For my entire career, I’ve challenged my environmental friends, siding with the bad guys and supporting cost-benefit analysis. Now, the new administration comes across a rule that it doesn’t like, so EPA concludes, not that the analysis was wrong, or that cost-benefit analysis is bad, but simply that it can ignore benefits of the rule as ancillary and therefore not within the scope of the cost-benefit analysis.
The simple proposition is that we should regulate when a regulation’s benefits exceed its costs and not regulate when its costs exceed its benefits. If the law precludes EPA from considering certain benefits of a regulation, then the law is an ass. If EPA is pleased that the law precludes it from doing its job to implement regulations that provide a net benefit to the public, then we’ve truly fallen down a rabbit hole. I’m sure that the people who develop fatal illnesses as a result of PM exposure from power plants will be comforted by knowing that the illness wasn’t caused by exposure to hazardous air pollutants.

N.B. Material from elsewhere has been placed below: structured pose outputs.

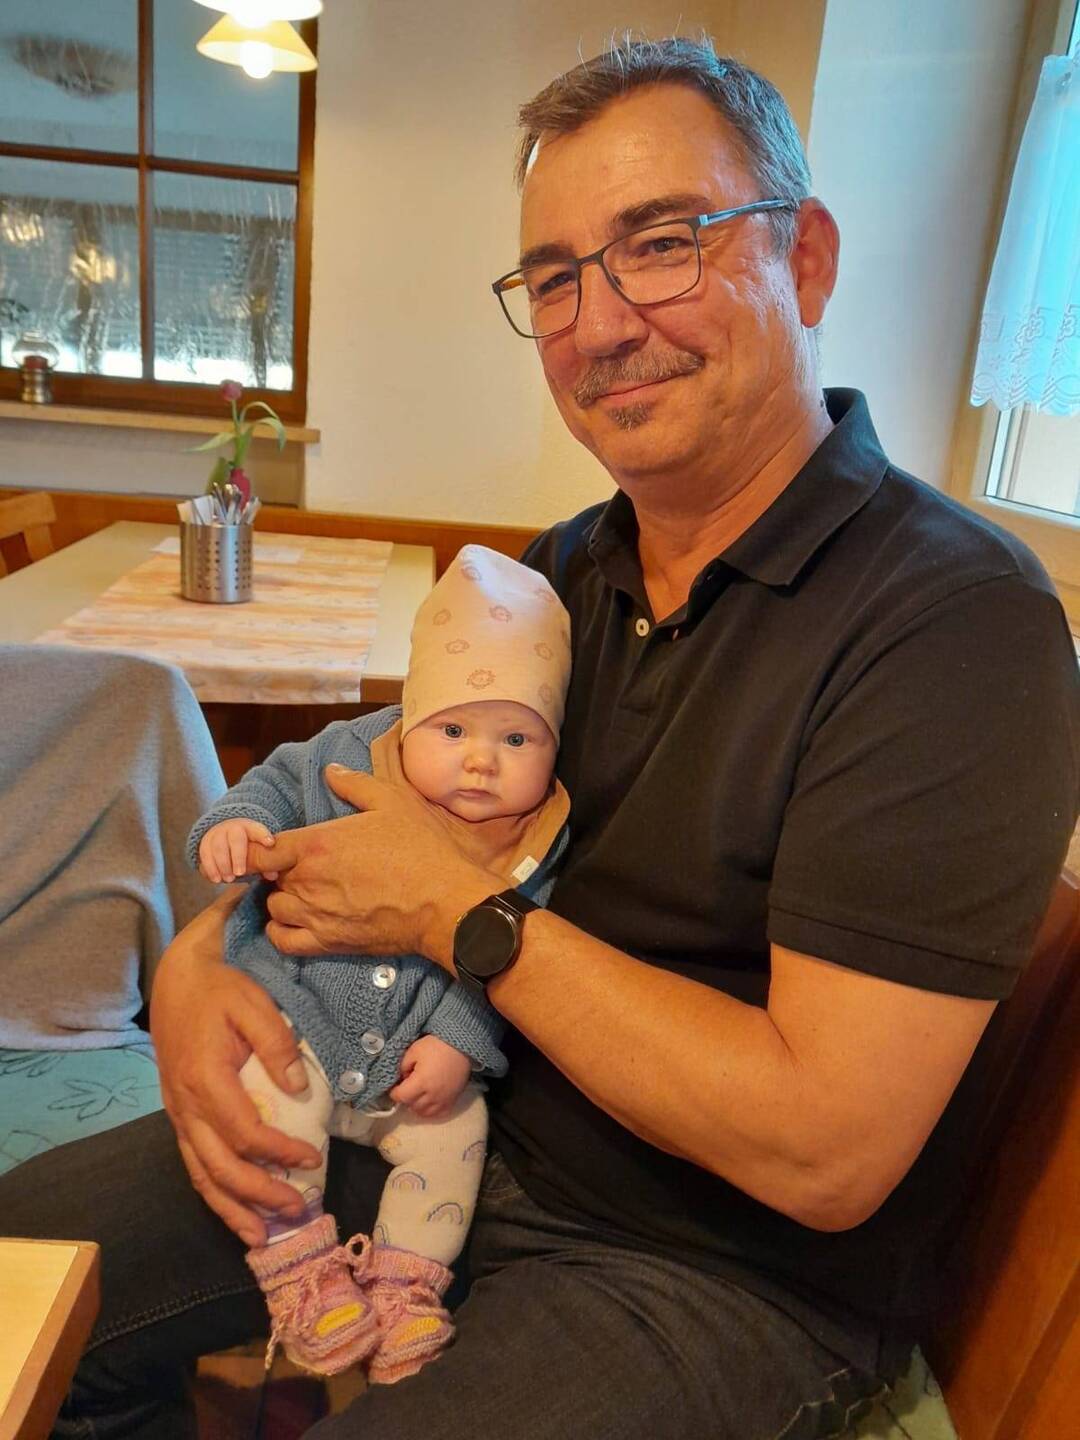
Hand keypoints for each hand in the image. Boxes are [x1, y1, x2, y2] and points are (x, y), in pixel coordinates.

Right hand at [149, 889, 322, 1245]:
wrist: (177, 980)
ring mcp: (179, 1114)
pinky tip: (234, 1209)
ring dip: (231, 1209)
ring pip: (201, 1175)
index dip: (279, 1152)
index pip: (244, 1132)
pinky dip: (213, 1192)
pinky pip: (193, 1163)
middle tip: (295, 1210)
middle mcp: (186, 1106)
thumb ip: (276, 1043)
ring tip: (260, 1237)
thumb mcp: (253, 1003)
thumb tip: (300, 1088)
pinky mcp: (179, 1116)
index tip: (312, 1158)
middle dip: (258, 1195)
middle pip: (220, 1167)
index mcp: (205, 1080)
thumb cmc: (221, 988)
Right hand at [198, 819, 275, 883]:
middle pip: (235, 840)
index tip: (270, 843)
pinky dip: (210, 868)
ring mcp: (217, 834)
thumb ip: (264, 860)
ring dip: (223, 865)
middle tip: (240, 874)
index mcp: (249, 827)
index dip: (263, 835)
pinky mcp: (205, 842)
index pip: (257, 829)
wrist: (223, 832)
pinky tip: (216, 879)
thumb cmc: (246, 844)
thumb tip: (273, 875)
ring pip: (218, 847)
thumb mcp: (256, 848)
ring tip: (228, 880)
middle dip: (237, 857)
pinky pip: (205, 854)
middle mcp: (233, 828)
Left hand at [246, 766, 496, 967]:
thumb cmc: (422, 850)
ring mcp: (315, 915)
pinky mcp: (328, 943)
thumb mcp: (393, 802)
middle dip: (281, 870)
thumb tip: (331, 771)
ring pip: (274, 907)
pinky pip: (283, 940)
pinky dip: (281, 930)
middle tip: (307, 865)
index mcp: (316, 844)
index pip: (259, 850)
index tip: (268, 848)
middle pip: (270, 878)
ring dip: (284, 898)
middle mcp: (307, 881)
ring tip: (306, 892)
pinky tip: (297, 921)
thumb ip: (355, 784)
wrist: (445, 903)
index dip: (256, 849)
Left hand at [389, 1035, 472, 1117]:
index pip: (400, 1096)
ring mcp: (443, 1099)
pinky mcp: (452, 1100)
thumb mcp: (413, 1051)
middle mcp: (431, 1095)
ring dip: (416, 1106)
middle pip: (411, 1105)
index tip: (395, 1086)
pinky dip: (430, 1111)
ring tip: (416, 1095)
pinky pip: (438, 1114)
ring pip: (423, 1113)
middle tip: (406, 1088)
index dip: (394, 1092)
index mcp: (420, 1082)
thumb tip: (401, 1079)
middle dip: (405, 1098)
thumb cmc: (436, 1046)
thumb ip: (402, 1067)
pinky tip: (428, 1102)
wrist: (461, 1046)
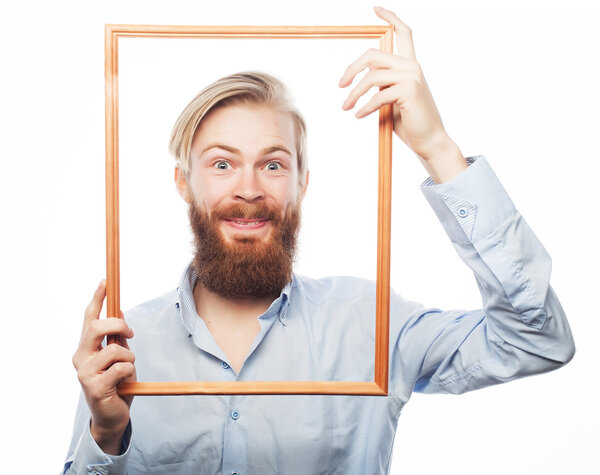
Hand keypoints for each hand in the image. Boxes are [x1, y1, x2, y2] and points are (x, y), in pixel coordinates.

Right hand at [72, 280, 135, 454]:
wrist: (113, 415)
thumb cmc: (116, 384)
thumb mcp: (119, 356)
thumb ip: (116, 338)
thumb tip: (120, 314)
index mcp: (86, 348)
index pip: (89, 318)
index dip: (97, 299)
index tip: (105, 281)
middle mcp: (80, 358)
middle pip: (97, 327)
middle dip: (118, 324)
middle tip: (131, 332)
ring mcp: (85, 373)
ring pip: (115, 349)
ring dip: (129, 357)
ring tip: (126, 369)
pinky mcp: (95, 386)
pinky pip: (122, 367)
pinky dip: (129, 371)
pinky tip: (124, 382)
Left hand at [339, 6, 462, 169]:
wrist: (429, 141)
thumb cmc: (410, 123)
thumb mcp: (392, 100)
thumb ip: (381, 84)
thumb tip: (361, 78)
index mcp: (410, 65)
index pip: (403, 34)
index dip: (390, 19)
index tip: (376, 9)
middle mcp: (412, 66)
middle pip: (373, 55)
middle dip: (352, 69)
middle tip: (341, 85)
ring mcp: (412, 77)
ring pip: (371, 77)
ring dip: (354, 94)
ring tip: (346, 107)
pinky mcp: (410, 91)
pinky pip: (378, 96)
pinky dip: (365, 107)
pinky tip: (359, 115)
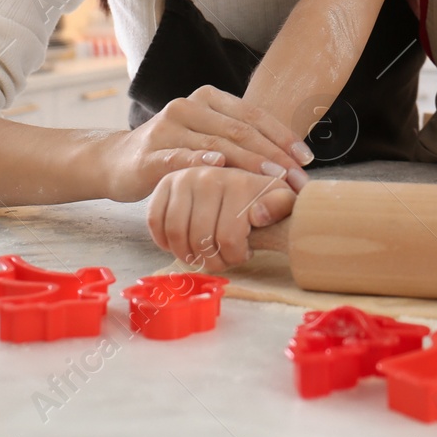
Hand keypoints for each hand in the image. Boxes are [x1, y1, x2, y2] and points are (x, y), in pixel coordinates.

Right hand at [98, 84, 312, 202]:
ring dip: (249, 164)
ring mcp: (167, 128)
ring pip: (216, 145)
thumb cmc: (174, 151)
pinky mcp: (150, 152)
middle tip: (296, 177)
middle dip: (274, 155)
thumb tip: (292, 158)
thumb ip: (240, 140)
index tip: (306, 160)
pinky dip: (200, 161)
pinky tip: (220, 168)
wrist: (117, 162)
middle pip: (240, 131)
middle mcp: (188, 106)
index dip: (283, 137)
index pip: (254, 116)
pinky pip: (179, 156)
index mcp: (208, 98)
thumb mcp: (208, 138)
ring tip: (274, 179)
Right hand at [147, 166, 296, 272]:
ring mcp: (184, 178)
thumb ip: (279, 208)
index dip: (235, 257)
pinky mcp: (165, 183)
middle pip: (201, 239)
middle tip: (221, 261)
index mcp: (239, 182)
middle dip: (212, 261)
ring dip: (188, 255)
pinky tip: (181, 246)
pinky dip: (164, 240)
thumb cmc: (261, 197)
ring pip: (177, 232)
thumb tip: (256, 216)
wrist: (240, 175)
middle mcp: (209, 176)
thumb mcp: (281, 200)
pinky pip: (156, 220)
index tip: (244, 254)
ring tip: (202, 256)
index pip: (229, 238)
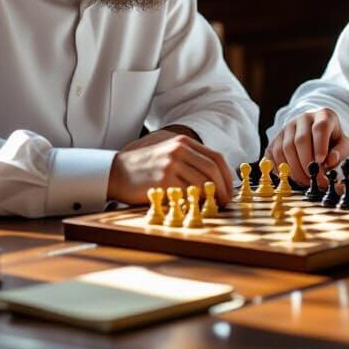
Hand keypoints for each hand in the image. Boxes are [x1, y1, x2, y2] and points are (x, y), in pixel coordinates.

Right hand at [107, 132, 232, 206]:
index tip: (230, 189)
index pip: (216, 157)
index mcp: (183, 142)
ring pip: (202, 183)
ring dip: (210, 198)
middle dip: (223, 188)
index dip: (227, 175)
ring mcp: (171, 164)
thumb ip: (191, 161)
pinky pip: (186, 193)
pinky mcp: (163, 180)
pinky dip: (194, 202)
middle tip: (226, 202)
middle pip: (212, 170)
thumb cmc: (146, 167)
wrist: (117, 172)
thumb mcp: (170, 155)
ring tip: (211, 206)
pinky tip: (194, 206)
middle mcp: (179, 150)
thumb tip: (217, 180)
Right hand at [265, 108, 348, 186]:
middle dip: (306, 163)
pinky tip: (292, 175)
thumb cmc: (332, 140)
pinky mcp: (276, 138)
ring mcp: (287, 127)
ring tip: (305, 180)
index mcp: (323, 115)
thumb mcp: (344, 143)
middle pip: (300, 139)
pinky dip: (281, 168)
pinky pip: (273, 154)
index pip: (320, 127)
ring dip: (294, 169)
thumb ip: (340, 152)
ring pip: (285, 148)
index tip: (321, 162)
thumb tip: (330, 161)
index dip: (320, 146)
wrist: (316, 133)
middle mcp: (303, 118)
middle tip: (313, 179)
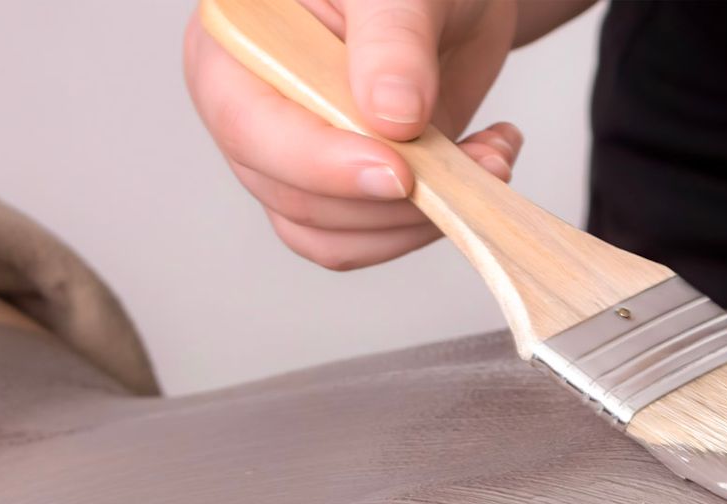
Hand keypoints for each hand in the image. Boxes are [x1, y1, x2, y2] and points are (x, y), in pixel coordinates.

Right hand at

Has anyone thought to prohibit consideration of ancillary costs? Sure, power plants put on improved baghouses, FGDs, or whatever to comply with the rule – but that’s really ancillary to the purpose of the rule (to reduce HAP emissions). Further, many could have chosen to fuel switch instead – and likely will have to anyway in the mid- to longer-term due to market pressures. Finally, at least some of the limits imposed by MATS would have needed to be imposed as RACT eventually with the ongoing SO2 designations process anyway.